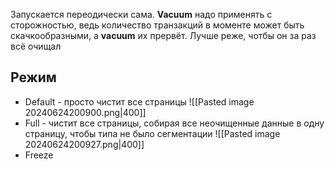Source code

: Запускается переодически сама.
**Vacuum** надо применять с сторожностью, ведь количество транзакций в моменте может быть скачкообразными, а **vacuum** их прервёт. Лучше реже, чотбы он за раз всё очищал

## Режим
- Default - просто чистит все страницы
  ![[Pasted image 20240624200900.png|400]]
- Full - чистит все страницы, собирая все неочищенные данные в одну страницу, чтобы типа не было сегментации
  ![[Pasted image 20240624200927.png|400]]
- Freeze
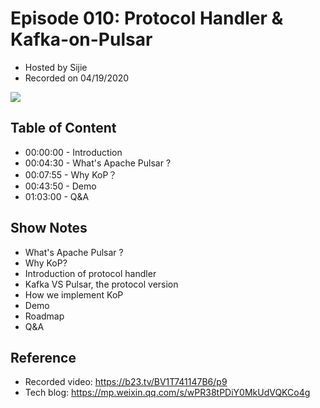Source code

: # Episode 010: Protocol Handler & Kafka-on-Pulsar

- Hosted by Sijie
- Recorded on 04/19/2020

![](/image/TGIP-CN-10.png)

## Table of Content

- 00:00:00 - Introduction
- 00:04:30 - What's Apache Pulsar ?
- 00:07:55 - Why KoP？
- 00:43:50 - Demo
- 01:03:00 - Q&A

## Show Notes

- What's Apache Pulsar ?
- Why KoP?
- Introduction of protocol handler
- Kafka VS Pulsar, the protocol version
- How we implement KoP
- Demo
- Roadmap
- Q&A

## Reference 

- Recorded video: https://b23.tv/BV1T741147B6/p9
- Tech blog: https://mp.weixin.qq.com/s/wPR38tPDiY0MkUdVQKCo4g
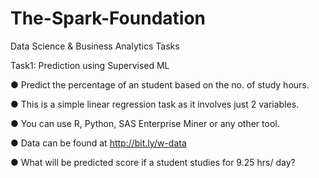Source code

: # The-Spark-Foundation
Data Science & Business Analytics Tasks

Task1: Prediction using Supervised ML

● Predict the percentage of an student based on the no. of study hours.

● This is a simple linear regression task as it involves just 2 variables. 

● You can use R, Python, SAS Enterprise Miner or any other tool. 

● Data can be found at http://bit.ly/w-data

● What will be predicted score if a student studies for 9.25 hrs/ day?
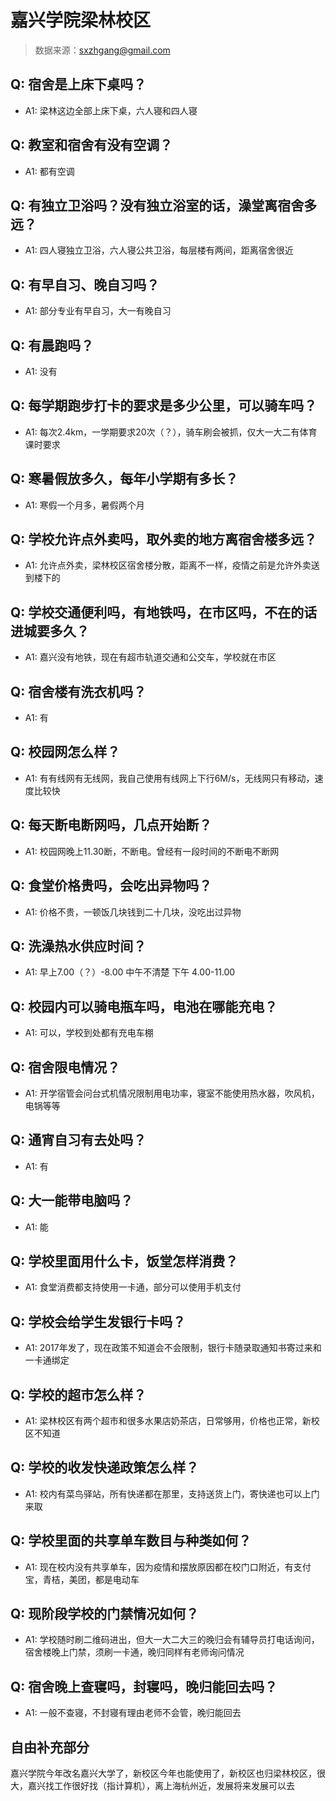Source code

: # 嘉兴学院梁林校区

> 数据来源：sxzhgang@gmail.com

## Q: 宿舍是上床下桌吗？

- A1: 梁林这边全部上床下桌，六人寝和四人寝

## Q: 教室和宿舍有没有空调？

- A1: 都有空调

## Q: 有独立卫浴吗？没有独立浴室的话，澡堂离宿舍多远？

- A1: 四人寝独立卫浴，六人寝公共卫浴，每层楼有两间，距离宿舍很近

## Q: 有早自习、晚自习吗？

- A1: 部分专业有早自习，大一有晚自习

## Q: 有晨跑吗？

- A1: 没有

## Q: 每学期跑步打卡的要求是多少公里，可以骑车吗？

- A1: 每次2.4km，一学期要求20次（？），骑车刷会被抓，仅大一大二有体育课时要求

## Q: 寒暑假放多久，每年小学期有多长？

- A1: 寒假一个月多，暑假两个月

## Q: 学校允许点外卖吗，取外卖的地方离宿舍楼多远？

- A1: 允许点外卖，梁林校区宿舍楼分散，距离不一样，疫情之前是允许外卖送到楼下的

## Q: 学校交通便利吗，有地铁吗，在市区吗，不在的话进城要多久？

- A1: 嘉兴没有地铁，现在有超市轨道交通和公交车，学校就在市区

## Q: 宿舍楼有洗衣机吗？

- A1: 有

## Q: 校园网怎么样？

- A1: 有有线网有无线网，我自己使用有线网上下行6M/s，无线网只有移动，速度比较快

## Q: 每天断电断网吗，几点开始断？

- A1: 校园网晚上11.30断，不断电。曾经有一段时间的不断电不断网

## Q: 食堂价格贵吗，会吃出异物吗？

- A1: 价格不贵，一顿饭几块钱到二十几块，没吃出过异物

## Q: 洗澡热水供应时间？

- A1: 早上7.00（？）-8.00 中午不清楚 下午 4.00-11.00

## Q: 校园内可以骑电瓶车吗，电池在哪能充电？

- A1: 可以，学校到处都有充电车棚

## Q: 宿舍限电情况？

- A1: 开学宿管会问台式机情况限制用电功率，寝室不能使用热水器，吹风机，电锅等等

## Q: 通宵自习有去处吗？

- A1: 有

## Q: 大一能带电脑吗？

- A1: 能

## Q: 学校里面用什么卡，饭堂怎样消费？

- A1: 食堂消费都支持使用一卡通，部分可以使用手机支付

## Q: 学校会给学生发银行卡吗？

- A1: 2017年发了，现在政策不知道会不会限制，银行卡随录取通知书寄过来和一卡通绑定

## Q: 学校的超市怎么样？

- A1: 梁林校区有两个超市和很多水果店奶茶店，日常够用，价格也正常，新校区不知道

## Q: 学校的收发快递政策怎么样？

- A1: 校内有菜鸟驿站，所有快递都在那里，支持送货上门，寄快递也可以上门来取

## Q: 学校里面的共享单车数目与种类如何？

- A1: 现在校内没有共享单车，因为疫情和摆放原因都在校门口附近，有支付宝，青桔，美团，都是电动车

## Q: 现阶段学校的门禁情况如何？

- A1: 学校随时刷二维码进出，但大一大二大三的晚归会有辅导员打电话询问，宿舍楼晚上门禁，须刷一卡通，晚归同样有老师询问情况

## Q: 宿舍晚上查寝吗，封寝吗，晚归能回去吗？

- A1: 一般不查寝，不封寝有理由老师不会管，晚归能回去

## 自由补充部分

嘉兴学院今年改名嘉兴大学了，新校区今年也能使用了，新校区也归梁林校区，很大，嘉兴找工作很好找（指计算机），离上海杭州近，发展将来发展可以去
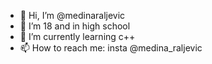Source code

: - 👋 Hi, I’m @medinaraljevic
- 👀 I’m 18 and in high school
- 🌱 I’m currently learning c++
- 📫 How to reach me: insta @medina_raljevic

<!---
medinaraljevic/medinaraljevic is a ✨ special ✨ repository because its `README.md` (this file) appears on your GitHub profile.
You can click the Preview link to take a look at your changes.
--->
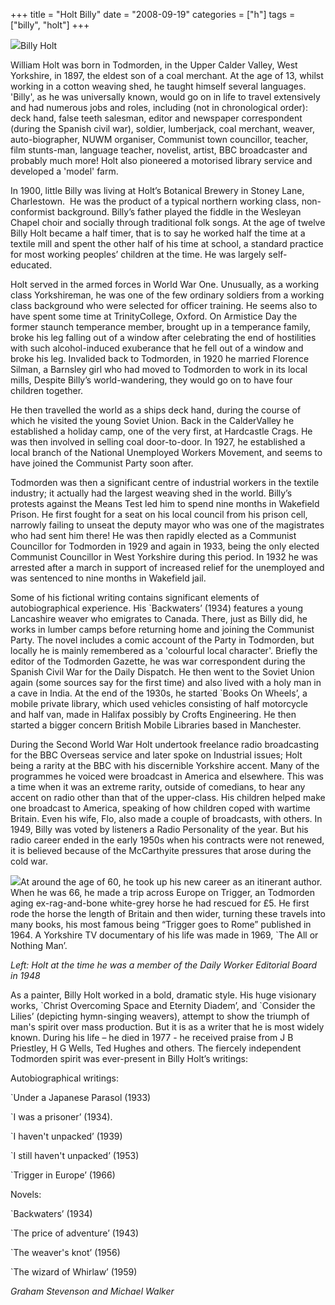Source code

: +++
title = "Holt Billy"
date = "2008-09-19"
categories = ["h"]
tags = ["billy", "holt"]
+++

![](http://79.170.40.183/grahamstevenson.me.uk/images/stories/holt%20william.jpg)Billy Holt

William Holt was born in Todmorden, in the Upper Calder Valley, West Yorkshire, in 1897, the eldest son of a coal merchant. At the age of 13, whilst working in a cotton weaving shed, he taught himself several languages. 'Billy', as he was universally known, would go on in life to travel extensively and had numerous jobs and roles, including (not in chronological order): deck hand, false teeth salesman, editor and newspaper correspondent (during the Spanish civil war), soldier, lumberjack, coal merchant, weaver, auto-biographer, NUWM organiser, Communist town councillor, teacher, film stunts-man, language teacher, novelist, artist, BBC broadcaster and probably much more! Holt also pioneered a motorised library service and developed a 'model' farm.

In 1900, little Billy was living at Holt’s Botanical Brewery in Stoney Lane, Charlestown.  He was the product of a typical northern working class, non-conformist background. Billy’s father played the fiddle in the Wesleyan Chapel choir and socially through traditional folk songs. At the age of twelve Billy Holt became a half timer, that is to say he worked half the time at a textile mill and spent the other half of his time at school, a standard practice for most working peoples’ children at the time. He was largely self-educated.

Holt served in the armed forces in World War One. Unusually, as a working class Yorkshireman, he was one of the few ordinary soldiers from a working class background who were selected for officer training. He seems also to have spent some time at TrinityCollege, Oxford. On Armistice Day the former staunch temperance member, brought up in a temperance family, broke his leg falling out of a window after celebrating the end of hostilities with such alcohol-induced exuberance that he fell out of a window and broke his leg. Invalided back to Todmorden, in 1920 he married Florence Silman, a Barnsley girl who had moved to Todmorden to work in its local mills, Despite Billy’s world-wandering, they would go on to have four children together.

He then travelled the world as a ships deck hand, during the course of which he visited the young Soviet Union. Back in the CalderValley he established a holiday camp, one of the very first, at Hardcastle Crags. He was then involved in selling coal door-to-door. In 1927, he established a local branch of the National Unemployed Workers Movement, and seems to have joined the Communist Party soon after.

Todmorden was then a significant centre of industrial workers in the textile industry; it actually had the largest weaving shed in the world. Billy’s protests against the Means Test led him to spend nine months in Wakefield Prison. He first fought for a seat on his local council from his prison cell, narrowly failing to unseat the deputy mayor who was one of the magistrates who had sent him there! He was then rapidly elected as a Communist Councillor for Todmorden in 1929 and again in 1933, being the only elected Communist Councillor in West Yorkshire during this period. In 1932 he was arrested after a march in support of increased relief for the unemployed and was sentenced to nine months in Wakefield jail.

Some of his fictional writing contains significant elements of autobiographical experience. His \`Backwaters’ (1934) features a young Lancashire weaver who emigrates to Canada. There, just as Billy did, he works in lumber camps before returning home and joining the Communist Party. The novel includes a comic account of the Party in Todmorden, but locally he is mainly remembered as a 'colourful local character'. Briefly the editor of the Todmorden Gazette, he was war correspondent during the Spanish Civil War for the Daily Dispatch. He then went to the Soviet Union again (some sources say for the first time) and also lived with a holy man in a cave in India. At the end of the 1930s, he started \`Books On Wheels’, a mobile private library, which used vehicles consisting of half motorcycle and half van, made in Halifax possibly by Crofts Engineering. He then started a bigger concern British Mobile Libraries based in Manchester.

During the Second World War Holt undertook freelance radio broadcasting for the BBC Overseas service and later spoke on Industrial issues; Holt being a rarity at the BBC with his discernible Yorkshire accent. Many of the programmes he voiced were broadcast in America and elsewhere. This was a time when it was an extreme rarity, outside of comedians, to hear any accent on radio other than that of the upper-class. His children helped make one broadcast to America, speaking of how children coped with wartime Britain. Even his wife, Flo, also made a couple of broadcasts, with others. In 1949, Billy was voted by listeners a Radio Personality of the year. But his radio career ended in the early 1950s when his contracts were not renewed, it is believed because of the McCarthyite pressures that arose during the cold war.

![](http://79.170.40.183/grahamstevenson.me.uk/images/stories/holt%20william%20at%20time%20of%20dw%20ed%20board.jpg)At around the age of 60, he took up his new career as an itinerant author. When he was 66, he made a trip across Europe on Trigger, an Todmorden aging ex-rag-and-bone white-grey horse he had rescued for £5. He first rode the horse the length of Britain and then wider, turning these travels into many books, his most famous being “Trigger goes to Rome” published in 1964. A Yorkshire TV documentary of his life was made in 1969, \`The All or Nothing Man’.

_Left: Holt at the time he was a member of the Daily Worker Editorial Board in 1948_ 

As a painter, Billy Holt worked in a bold, dramatic style. His huge visionary works, \`Christ Overcoming Space and Eternity Diadem’, and \`Consider the Lilies’ (depicting hymn-singing weavers), attempt to show the triumph of man's spirit over mass production. But it is as a writer that he is most widely known. During his life – he died in 1977 - he received praise from J B Priestley, H G Wells, Ted Hughes and others. The fiercely independent Todmorden spirit was ever-present in Billy Holt’s writings:

Autobiographical writings:



\`Under a Japanese Parasol (1933)

\`I was a prisoner’ (1934).

\`I haven't unpacked’ (1939)

\`I still haven't unpacked’ (1953)

\`Trigger in Europe’ (1966)

Novels:

\`Backwaters’ (1934)

\`The price of adventure’ (1943)

\`The weaver's knot’ (1956)

\`The wizard of Whirlaw’ (1959)



_Graham Stevenson and Michael Walker_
··········
# [TASK STATEMENT]
Wherever "Kafka" occurs in the entries above, copy the line it sits on.

# [FINISHED EXERCISE]
: # Episode 010: Protocol Handler & Kafka-on-Pulsar
- Kafka VS Pulsar, the protocol version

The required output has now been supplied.